The ECB underlined the importance of “flexibility” in its monetary response and said that PEPP purchases could be resumed “to counter negative shocks related to the pandemic.”
The bank also left its interest rates at historic lows, including a negative deposit rate that means lenders pay to park excess cash at the central bank.
The Bank of England earlier surprised markets with an unexpected rate hike to tame soaring inflation.
While the ECB has up to now described the spike as “transitory”, attributing it to one-off pandemic related factors, inflation in the 19-nation euro region has progressed at a rate that has exceeded observers’ expectations.
In November, prices rose 4.9 per cent on a year-on-year basis in the eurozone, a record in the history of the single currency.
The emergence of the more contagious Omicron variant has raised fears of more pandemic-related disruption, aggravating supply bottlenecks that have pushed prices up faster and hampered economic growth.
ECB President Christine Lagarde will share the bank’s latest economic forecasts in her press conference at 13:30 GMT, including the first predictions for 2024.
Last updated in September, the bank expected the economy to grow by five per cent in 2021, 4.6 per cent in 2022 and 2.1 per cent in 2023.

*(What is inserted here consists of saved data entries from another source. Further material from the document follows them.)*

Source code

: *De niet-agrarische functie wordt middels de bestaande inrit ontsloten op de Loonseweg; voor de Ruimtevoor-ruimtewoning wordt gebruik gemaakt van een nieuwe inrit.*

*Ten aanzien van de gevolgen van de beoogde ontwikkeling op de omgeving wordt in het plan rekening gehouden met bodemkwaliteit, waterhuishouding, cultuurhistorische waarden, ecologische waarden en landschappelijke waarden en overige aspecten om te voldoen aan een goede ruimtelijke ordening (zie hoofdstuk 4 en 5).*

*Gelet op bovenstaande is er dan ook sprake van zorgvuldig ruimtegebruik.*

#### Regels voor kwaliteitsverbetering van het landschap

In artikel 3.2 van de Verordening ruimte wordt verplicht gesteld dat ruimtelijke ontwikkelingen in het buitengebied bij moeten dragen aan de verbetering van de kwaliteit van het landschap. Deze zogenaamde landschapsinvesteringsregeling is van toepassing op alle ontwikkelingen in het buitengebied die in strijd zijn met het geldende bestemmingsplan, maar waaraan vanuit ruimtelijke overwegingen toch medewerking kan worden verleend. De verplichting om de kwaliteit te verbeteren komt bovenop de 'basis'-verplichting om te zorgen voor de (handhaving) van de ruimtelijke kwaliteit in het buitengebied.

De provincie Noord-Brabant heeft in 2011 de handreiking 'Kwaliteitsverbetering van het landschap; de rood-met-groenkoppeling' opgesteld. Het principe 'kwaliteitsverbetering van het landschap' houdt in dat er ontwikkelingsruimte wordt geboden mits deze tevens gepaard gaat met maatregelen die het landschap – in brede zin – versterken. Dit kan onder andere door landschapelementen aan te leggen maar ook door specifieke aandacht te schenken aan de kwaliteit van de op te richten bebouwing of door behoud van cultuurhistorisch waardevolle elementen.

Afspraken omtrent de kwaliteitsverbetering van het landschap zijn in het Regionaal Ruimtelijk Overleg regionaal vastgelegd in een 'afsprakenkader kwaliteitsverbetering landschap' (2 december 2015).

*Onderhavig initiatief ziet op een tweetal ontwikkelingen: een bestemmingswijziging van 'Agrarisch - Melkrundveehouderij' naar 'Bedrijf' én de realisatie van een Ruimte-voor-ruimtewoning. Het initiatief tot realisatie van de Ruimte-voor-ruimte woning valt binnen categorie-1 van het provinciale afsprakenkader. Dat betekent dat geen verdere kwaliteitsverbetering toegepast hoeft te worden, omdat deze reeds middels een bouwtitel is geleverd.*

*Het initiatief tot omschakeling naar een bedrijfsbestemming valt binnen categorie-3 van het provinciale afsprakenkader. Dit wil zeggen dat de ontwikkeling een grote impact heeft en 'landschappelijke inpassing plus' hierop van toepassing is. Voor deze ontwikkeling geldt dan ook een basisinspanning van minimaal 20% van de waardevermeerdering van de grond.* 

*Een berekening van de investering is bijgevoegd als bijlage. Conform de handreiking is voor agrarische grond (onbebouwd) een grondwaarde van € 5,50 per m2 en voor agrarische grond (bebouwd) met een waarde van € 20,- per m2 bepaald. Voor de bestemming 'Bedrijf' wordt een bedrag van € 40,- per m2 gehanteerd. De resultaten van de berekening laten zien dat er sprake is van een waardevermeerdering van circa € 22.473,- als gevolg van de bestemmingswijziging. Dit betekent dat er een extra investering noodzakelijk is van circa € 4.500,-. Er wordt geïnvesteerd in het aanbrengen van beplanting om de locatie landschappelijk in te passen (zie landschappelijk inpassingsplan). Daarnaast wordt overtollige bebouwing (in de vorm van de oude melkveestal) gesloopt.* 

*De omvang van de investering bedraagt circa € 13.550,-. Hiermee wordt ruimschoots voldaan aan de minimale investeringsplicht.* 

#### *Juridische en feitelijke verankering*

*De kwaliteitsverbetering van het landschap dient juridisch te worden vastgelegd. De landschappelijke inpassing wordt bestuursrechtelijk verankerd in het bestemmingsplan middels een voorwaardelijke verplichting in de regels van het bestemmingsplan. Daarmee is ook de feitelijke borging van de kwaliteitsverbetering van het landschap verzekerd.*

On the inflation side, price rises were expected to be 2.2 per cent in 2021 for the whole year, before dropping under the ECB’s two per cent target for the next two years at 1.7 per cent and 1.5 per cent.

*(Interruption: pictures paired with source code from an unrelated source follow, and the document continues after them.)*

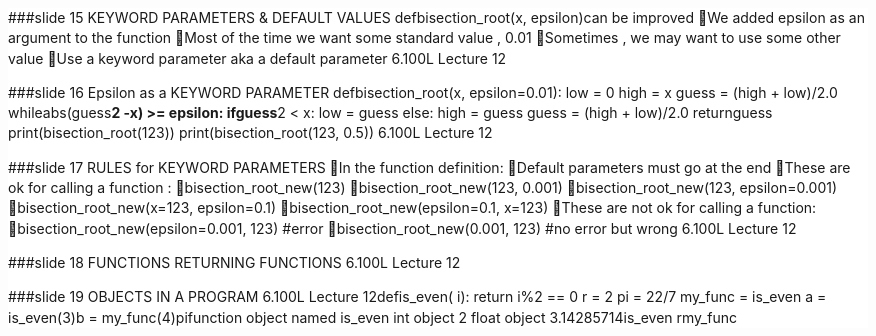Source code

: 
###slide 15
KEYWORD PARAMETERS & 
DEFAULT VALUES
defbisection_root(x, epsilon)can be improved
We added epsilon as an argument to the function
Most of the time we want some standard value , 0.01
Sometimes , we may want to use some other value
Use a keyword parameter aka a default parameter
6.100L Lecture 12


###slide 16
Epsilon as a KEYWORD 
PARAMETER
defbisection_root(x, epsilon=0.01):
low = 0
high = x
guess = (high + low)/2.0
whileabs(guess**2 -x) >= epsilon:
ifguess**2 < x: 
low = guess
else: 
high = guess
guess = (high + low)/2.0
returnguess
print(bisection_root(123))
print(bisection_root(123, 0.5))
6.100L Lecture 12


###slide 17
RULES for KEYWORD PARAMETERS
In the function definition:
Default parameters must go at the end
These are ok for calling a function :
bisection_root_new(123)
bisection_root_new(123, 0.001)
bisection_root_new(123, epsilon=0.001)
bisection_root_new(x=123, epsilon=0.1)
bisection_root_new(epsilon=0.1, x=123)
These are not ok for calling a function:
bisection_root_new(epsilon=0.001, 123) #error
bisection_root_new(0.001, 123) #no error but wrong
6.100L Lecture 12


###slide 18
FUNCTIONS RETURNING 
FUNCTIONS
6.100L Lecture 12

###slide 19
OBJECTS IN A PROGRAM
6.100L Lecture 12defis_even( i):
return i%2 == 0
r = 2
pi = 22/7
my_func = is_even
a = is_even(3)b = my_func(4)pifunction 
object 
named 
is_even
int object 2
float object 
3.14285714is_even
rmy_func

Recent pressure on prices could lead to “the largest ever upward revision to inflation in 2022, from 1.7 to 2.7 per cent”, according to Frederik Ducrozet, strategist at Pictet Wealth Management.
The focus will be on the new number for 2024, said Andrew Kenningham of Capital Economics, “the nearer this is to two per cent, the closer the bank will be to raising rates”.
But a lower figure would allow Lagarde to continue to argue that the spike was a passing phenomenon, paving the way for a more gradual easing of economic support.
Across the Atlantic, where the rise in inflation has been even steeper, the US Federal Reserve announced that it was doubling the pace of its withdrawal from asset purchases, bringing the end forward by several months.
Fed officials dropped talk of “transitory” inflation as figures for November showed a 6.8 per cent year-on-year rise.
Policymakers at the central bank also indicated that they expected the Fed could raise its interest rates up to three times in 2022.
The possibility of the ECB following suit still seemed distant, even as inflation climbs.
Lagarde has previously said it was “very unlikely” the ECB would raise its rates in 2022 with the bank planning to end its asset purchase programme fully before moving on to rate hikes.
But despite today’s announcement of a more accommodative monetary response, the bank has left itself some flexibility to respond to changing economic conditions, which “should also leave the ECB with the possibility of earlier, and larger hikes”, said Antoine Bouvet, a strategist at ING.